On the battleground itself, Nikopol, about 10 kilometers (six miles) downstream from the Zaporizhzhya nuclear plant, came under fire three times overnight from rockets and mortar shells, hitting houses, a kindergarten, the bus station and stores.
Mayor Oleksandr Saiuk said four people were wounded, including two who were hospitalized.
Reports of sustained shelling around Europe's largest nuclear power plant further highlighted the dangers of a war that will hit the half-year mark on Wednesday.
After U.N. Secretary General Antonio Guterres again urged caution during a visit to Ukraine last week, U.S. President Joe Biden further discussed the issue with the leaders of France, Germany and Britain on Sunday.
The four leaders stressed the need to avoid military operations in the region to prevent the possibility of a potentially devastating nuclear incident and called for the U.N.'s atomic energy agency to be allowed to visit the facilities as soon as possible.
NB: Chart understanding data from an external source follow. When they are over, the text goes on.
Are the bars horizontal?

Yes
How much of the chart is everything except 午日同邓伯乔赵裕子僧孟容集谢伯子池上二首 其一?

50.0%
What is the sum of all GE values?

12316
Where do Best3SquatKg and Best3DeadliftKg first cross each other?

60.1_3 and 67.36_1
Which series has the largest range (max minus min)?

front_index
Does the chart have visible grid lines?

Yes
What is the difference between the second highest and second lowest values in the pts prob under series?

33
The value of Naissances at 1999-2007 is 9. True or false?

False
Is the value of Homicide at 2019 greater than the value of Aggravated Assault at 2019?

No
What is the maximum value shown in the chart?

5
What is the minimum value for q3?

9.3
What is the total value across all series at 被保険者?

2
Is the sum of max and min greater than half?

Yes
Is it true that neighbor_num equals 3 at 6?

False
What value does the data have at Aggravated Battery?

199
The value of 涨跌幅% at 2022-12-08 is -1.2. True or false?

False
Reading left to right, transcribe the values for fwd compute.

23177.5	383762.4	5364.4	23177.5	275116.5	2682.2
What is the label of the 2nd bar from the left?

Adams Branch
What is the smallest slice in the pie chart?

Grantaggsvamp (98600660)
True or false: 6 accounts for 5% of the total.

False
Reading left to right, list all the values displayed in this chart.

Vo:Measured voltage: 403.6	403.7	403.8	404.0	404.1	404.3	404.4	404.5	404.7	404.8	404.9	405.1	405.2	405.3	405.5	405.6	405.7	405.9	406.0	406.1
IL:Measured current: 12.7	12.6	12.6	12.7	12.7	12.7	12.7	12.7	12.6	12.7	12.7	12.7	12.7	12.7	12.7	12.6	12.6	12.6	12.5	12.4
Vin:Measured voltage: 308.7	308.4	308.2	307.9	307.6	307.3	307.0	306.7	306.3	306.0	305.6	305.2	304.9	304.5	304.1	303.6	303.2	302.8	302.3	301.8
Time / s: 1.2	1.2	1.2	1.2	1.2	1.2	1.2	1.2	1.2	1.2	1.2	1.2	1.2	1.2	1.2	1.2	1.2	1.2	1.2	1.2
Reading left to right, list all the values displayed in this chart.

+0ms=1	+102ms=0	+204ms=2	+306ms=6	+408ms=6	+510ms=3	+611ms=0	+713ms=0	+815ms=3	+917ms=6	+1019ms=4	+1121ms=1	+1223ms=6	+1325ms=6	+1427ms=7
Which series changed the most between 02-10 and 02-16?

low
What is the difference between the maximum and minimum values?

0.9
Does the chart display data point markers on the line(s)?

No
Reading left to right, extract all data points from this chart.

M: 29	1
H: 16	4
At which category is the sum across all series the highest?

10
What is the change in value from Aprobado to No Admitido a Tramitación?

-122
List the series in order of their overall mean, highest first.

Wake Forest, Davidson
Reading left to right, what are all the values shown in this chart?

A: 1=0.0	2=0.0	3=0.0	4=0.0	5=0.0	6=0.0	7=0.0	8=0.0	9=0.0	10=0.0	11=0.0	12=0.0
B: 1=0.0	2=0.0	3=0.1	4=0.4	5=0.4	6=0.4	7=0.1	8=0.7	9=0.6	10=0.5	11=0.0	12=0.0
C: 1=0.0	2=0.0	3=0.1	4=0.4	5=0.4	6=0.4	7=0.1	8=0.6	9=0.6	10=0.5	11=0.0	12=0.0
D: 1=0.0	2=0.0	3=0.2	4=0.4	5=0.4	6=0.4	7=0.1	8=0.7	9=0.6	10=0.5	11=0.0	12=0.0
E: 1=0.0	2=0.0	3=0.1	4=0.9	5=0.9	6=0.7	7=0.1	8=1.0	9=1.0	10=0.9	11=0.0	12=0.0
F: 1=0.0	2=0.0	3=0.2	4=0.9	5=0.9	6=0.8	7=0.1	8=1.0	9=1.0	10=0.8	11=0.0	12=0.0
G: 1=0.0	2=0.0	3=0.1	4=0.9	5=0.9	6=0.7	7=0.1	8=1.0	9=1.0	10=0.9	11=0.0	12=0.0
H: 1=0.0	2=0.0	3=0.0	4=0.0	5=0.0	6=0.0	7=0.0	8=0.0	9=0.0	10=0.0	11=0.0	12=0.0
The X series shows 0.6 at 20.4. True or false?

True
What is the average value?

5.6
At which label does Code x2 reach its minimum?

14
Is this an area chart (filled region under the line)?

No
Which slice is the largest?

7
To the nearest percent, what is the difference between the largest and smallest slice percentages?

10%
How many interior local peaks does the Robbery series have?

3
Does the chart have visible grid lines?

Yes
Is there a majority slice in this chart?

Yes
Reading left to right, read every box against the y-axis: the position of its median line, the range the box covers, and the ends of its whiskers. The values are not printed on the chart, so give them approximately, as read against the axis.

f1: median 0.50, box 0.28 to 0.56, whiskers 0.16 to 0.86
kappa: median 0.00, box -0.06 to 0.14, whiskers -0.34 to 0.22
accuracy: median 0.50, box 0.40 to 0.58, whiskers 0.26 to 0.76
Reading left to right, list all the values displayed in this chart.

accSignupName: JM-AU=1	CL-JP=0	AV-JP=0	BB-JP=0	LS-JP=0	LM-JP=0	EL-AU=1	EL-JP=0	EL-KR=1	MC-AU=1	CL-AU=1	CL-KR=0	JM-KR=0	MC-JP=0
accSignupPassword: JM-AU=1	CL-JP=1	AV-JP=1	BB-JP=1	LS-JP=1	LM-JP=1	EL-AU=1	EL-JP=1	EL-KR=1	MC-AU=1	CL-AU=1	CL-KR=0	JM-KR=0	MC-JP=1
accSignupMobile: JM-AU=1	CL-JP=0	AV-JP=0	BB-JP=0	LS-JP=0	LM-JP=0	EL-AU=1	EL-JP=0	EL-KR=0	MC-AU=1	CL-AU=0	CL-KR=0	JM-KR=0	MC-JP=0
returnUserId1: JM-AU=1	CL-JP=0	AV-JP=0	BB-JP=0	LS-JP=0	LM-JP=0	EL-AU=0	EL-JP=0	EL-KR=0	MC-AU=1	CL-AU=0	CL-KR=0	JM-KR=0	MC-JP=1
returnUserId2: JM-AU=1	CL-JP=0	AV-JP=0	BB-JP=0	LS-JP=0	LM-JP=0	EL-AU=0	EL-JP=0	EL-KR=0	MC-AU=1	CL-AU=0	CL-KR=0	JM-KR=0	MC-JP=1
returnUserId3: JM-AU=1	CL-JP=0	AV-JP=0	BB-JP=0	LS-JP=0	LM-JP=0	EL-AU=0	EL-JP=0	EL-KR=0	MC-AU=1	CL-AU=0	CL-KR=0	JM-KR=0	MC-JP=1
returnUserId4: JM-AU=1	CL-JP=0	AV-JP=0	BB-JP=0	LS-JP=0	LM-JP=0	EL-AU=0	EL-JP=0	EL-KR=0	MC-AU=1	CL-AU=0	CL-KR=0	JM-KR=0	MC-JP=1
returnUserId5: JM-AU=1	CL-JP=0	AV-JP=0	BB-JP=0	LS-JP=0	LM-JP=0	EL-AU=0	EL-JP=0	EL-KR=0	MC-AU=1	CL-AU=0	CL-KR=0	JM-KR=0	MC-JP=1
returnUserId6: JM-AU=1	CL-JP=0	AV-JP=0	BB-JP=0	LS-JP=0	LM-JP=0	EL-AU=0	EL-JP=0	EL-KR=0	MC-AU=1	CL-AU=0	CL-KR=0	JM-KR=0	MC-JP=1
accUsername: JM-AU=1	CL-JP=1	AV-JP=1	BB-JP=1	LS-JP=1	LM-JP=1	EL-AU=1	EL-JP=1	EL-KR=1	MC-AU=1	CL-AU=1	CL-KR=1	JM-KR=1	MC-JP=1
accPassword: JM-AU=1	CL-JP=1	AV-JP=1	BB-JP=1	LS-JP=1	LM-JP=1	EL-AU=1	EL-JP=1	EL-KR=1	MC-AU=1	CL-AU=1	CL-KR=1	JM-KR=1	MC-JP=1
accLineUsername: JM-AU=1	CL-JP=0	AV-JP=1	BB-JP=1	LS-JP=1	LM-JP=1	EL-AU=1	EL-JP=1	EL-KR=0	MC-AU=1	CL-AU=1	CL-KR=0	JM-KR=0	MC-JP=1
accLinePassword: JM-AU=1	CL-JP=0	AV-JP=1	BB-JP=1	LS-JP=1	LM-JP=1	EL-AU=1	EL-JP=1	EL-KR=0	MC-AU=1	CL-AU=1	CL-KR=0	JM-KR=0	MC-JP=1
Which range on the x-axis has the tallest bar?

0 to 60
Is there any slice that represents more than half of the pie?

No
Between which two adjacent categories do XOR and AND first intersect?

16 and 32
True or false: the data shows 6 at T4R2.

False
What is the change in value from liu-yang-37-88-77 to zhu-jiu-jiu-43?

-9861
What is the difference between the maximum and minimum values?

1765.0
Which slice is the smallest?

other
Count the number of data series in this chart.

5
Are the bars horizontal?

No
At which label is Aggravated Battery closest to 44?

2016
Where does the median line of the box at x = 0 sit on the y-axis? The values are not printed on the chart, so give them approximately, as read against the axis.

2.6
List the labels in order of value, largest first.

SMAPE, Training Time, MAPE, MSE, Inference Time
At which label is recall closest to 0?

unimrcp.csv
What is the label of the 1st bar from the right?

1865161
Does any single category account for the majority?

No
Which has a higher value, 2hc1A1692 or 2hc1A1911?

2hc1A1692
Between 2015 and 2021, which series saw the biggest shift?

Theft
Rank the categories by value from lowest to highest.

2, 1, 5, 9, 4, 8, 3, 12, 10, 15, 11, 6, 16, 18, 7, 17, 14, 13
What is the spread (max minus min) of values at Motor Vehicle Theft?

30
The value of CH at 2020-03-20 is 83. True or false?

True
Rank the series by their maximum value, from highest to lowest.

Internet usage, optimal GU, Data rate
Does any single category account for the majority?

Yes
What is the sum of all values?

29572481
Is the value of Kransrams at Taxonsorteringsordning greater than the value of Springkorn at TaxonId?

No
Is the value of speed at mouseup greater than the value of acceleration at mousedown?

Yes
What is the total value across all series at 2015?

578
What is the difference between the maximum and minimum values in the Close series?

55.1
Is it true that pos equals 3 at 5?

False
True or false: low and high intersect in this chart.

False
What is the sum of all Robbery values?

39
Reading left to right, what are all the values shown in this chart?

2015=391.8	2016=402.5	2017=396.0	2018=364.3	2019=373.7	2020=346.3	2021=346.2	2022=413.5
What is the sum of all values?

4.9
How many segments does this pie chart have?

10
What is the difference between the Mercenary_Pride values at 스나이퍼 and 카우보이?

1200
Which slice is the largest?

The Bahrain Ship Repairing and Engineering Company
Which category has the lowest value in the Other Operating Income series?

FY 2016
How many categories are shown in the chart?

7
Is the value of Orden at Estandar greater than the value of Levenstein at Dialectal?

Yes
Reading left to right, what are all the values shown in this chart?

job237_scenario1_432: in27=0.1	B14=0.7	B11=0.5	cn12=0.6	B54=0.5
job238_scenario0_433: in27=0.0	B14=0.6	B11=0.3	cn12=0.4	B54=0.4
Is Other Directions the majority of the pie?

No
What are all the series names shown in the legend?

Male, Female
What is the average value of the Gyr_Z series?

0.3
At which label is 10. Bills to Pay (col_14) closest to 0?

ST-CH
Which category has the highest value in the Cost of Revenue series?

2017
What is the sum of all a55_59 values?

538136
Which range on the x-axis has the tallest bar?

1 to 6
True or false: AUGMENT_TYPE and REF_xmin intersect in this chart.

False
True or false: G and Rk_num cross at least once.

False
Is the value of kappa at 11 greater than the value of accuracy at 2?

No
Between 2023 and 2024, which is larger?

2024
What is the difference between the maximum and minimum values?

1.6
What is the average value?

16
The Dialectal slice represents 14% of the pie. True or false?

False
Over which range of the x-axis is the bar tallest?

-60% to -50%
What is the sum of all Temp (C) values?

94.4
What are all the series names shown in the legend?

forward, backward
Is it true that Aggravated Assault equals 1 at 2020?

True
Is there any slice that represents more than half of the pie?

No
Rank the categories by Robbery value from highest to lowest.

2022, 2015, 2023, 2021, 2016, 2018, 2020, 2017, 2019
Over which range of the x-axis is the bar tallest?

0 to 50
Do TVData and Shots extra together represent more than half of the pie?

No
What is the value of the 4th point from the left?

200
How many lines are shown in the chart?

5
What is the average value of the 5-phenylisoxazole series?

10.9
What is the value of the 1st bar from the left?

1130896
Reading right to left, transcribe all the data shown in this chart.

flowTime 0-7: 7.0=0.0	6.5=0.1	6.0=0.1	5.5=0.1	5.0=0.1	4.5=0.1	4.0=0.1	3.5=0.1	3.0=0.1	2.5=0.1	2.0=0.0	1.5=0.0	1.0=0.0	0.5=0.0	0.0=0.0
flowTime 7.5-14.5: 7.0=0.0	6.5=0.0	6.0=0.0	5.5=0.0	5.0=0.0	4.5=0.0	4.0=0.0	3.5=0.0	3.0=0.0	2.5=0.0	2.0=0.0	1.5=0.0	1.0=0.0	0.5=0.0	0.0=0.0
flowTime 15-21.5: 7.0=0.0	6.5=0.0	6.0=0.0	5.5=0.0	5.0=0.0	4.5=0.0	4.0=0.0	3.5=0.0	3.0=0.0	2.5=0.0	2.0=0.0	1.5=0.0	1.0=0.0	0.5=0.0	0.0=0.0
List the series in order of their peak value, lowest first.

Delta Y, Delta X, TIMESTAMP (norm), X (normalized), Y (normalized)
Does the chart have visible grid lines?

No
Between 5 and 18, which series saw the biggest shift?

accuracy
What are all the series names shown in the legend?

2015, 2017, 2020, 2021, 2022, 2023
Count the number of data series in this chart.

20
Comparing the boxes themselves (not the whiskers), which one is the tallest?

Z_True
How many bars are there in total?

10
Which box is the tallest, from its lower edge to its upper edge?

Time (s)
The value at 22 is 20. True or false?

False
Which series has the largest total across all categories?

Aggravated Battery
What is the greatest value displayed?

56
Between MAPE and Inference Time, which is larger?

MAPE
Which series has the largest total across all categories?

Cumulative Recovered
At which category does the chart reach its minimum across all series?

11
But nothing seemed certain in a war that has spread into the Russia-annexed Crimea Peninsula and as far as Moscow, where on Saturday night a car blast killed the daughter of an influential Russian political theorist often referred to as "Putin's brain."
On Monday, Russia's Federal Security Service (FSB), the main KGB successor agency, said that the killing of Darya Dugina has been "prepared and perpetrated by the Ukrainian special services." It charged that the killing was perpetrated by a Ukrainian citizen, who left Russia for Estonia after the killing.
The FSB said that the suspect, Natalya Vovk, rented an apartment in the building where Dugina lived and shadowed her. Vovk and her daughter were at a nationalist festival, which Alexander Dugin and his daughter attended just before the killing. Ukraine officials earlier have denied involvement.
In Crimea, anxiety has spread further following a spate of fires and explosions at Russian facilities over the past two weeks. The governor of Sevastopol, Mikhail Razvozhaev, ordered that signs showing the location of bomb shelters be placed in the city, which had long seemed untouchable.
Monday's statement follows a series of drone incursions into Sevastopol, which is home to Russia's Black Sea Fleet. A drone exploded at the fleet's headquarters on July 31 and another was shot down over it last week. Authorities also say air-defense systems have shot down other drones.
Razvozhaev said on Telegram that the city is well protected, but "it is better to know where the shelters are."
Russian President Vladimir Putin didn't mention Russia's military operation in Ukraine during a speech marking National Flag Day on Monday, but echoed some of the justifications cited for sending in troops.
"We are firm in pursuing in the international arena only those policies that meet the fundamental interests of the motherland," Putin said. He maintains that Russia sent troops into Ukraine as effectively a protective measure against the encroaching West.
"The desire to live according to one's will, to choose one's own path and follow it, has become part of the genetic code of our people," he said.